Place the diced tomatoes and green chiles in the slow cooker. Place the chicken breasts on top and season them with taco seasoning.
Cover and cook on high for 3 hours or low for 6-7 hours. Cook times will vary based on slow cooker.
If chicken starts to dry out, add chicken bone broth as needed. Depending on how your slow cooker cooks, you may not need to do this. I didn't need to do it when I cooked this, however some slow cookers cook faster than others.
Add in some freshly squeezed lime juice, mix everything together and taste. Season with salt to taste.
Pre-heat oven to 350 degrees. While the oven is pre-heating, assemble enchiladas.

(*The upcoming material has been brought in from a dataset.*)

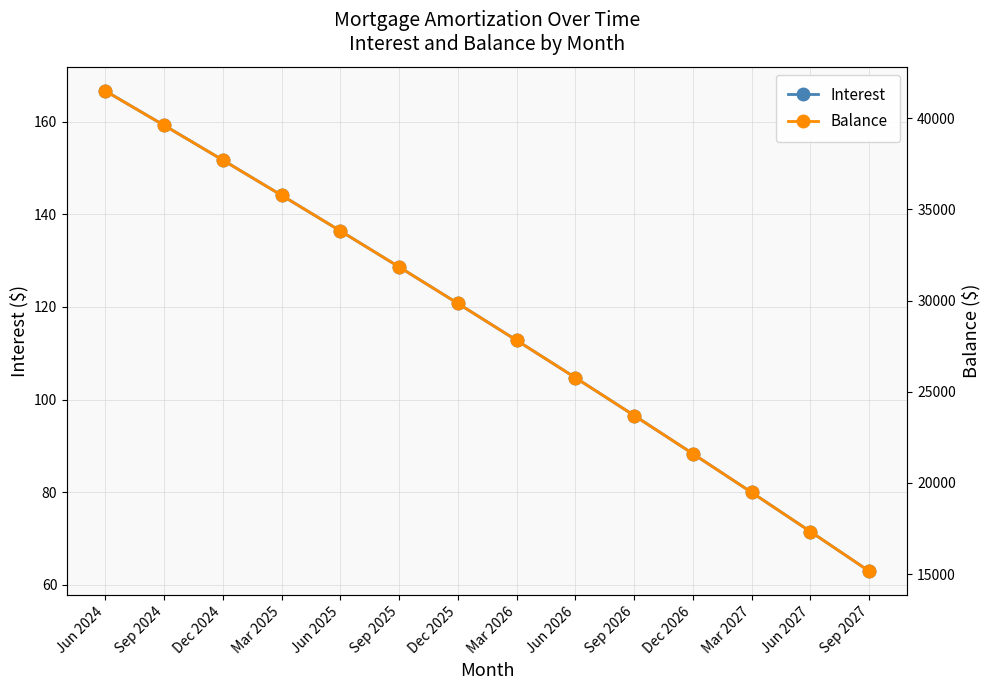

Rank the series by their maximum value, from lowest to highest.

Interest, Balance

To assemble the enchiladas, set up an assembly line including: tortillas, enchilada sauce, chicken mixture, and cheese and black beans. Cover bottom of 9 x 13 baking dish with 4 tablespoons of Siete Green Enchiladas Sauce.
Lay out a tortilla. Add a generous spoonful of the chicken mixture in a line down the center of the tortilla, then sprinkle with 1/3 cup cheese and black beans. Roll up tortilla and place in a greased 9 x 13 baking dish.
Assemble the remaining enchiladas. Then spread any remaining sauce evenly over the top of the enchiladas, followed by any extra cheese.
Bake uncovered for 20 minutes, until the enchiladas are cooked through and the tortillas are slightly crispy on the outside. For super crispy enchiladas cook 25-30 minutes.
Remove pan from the oven and serve the enchiladas while they’re nice and warm, garnished with lots of toppings.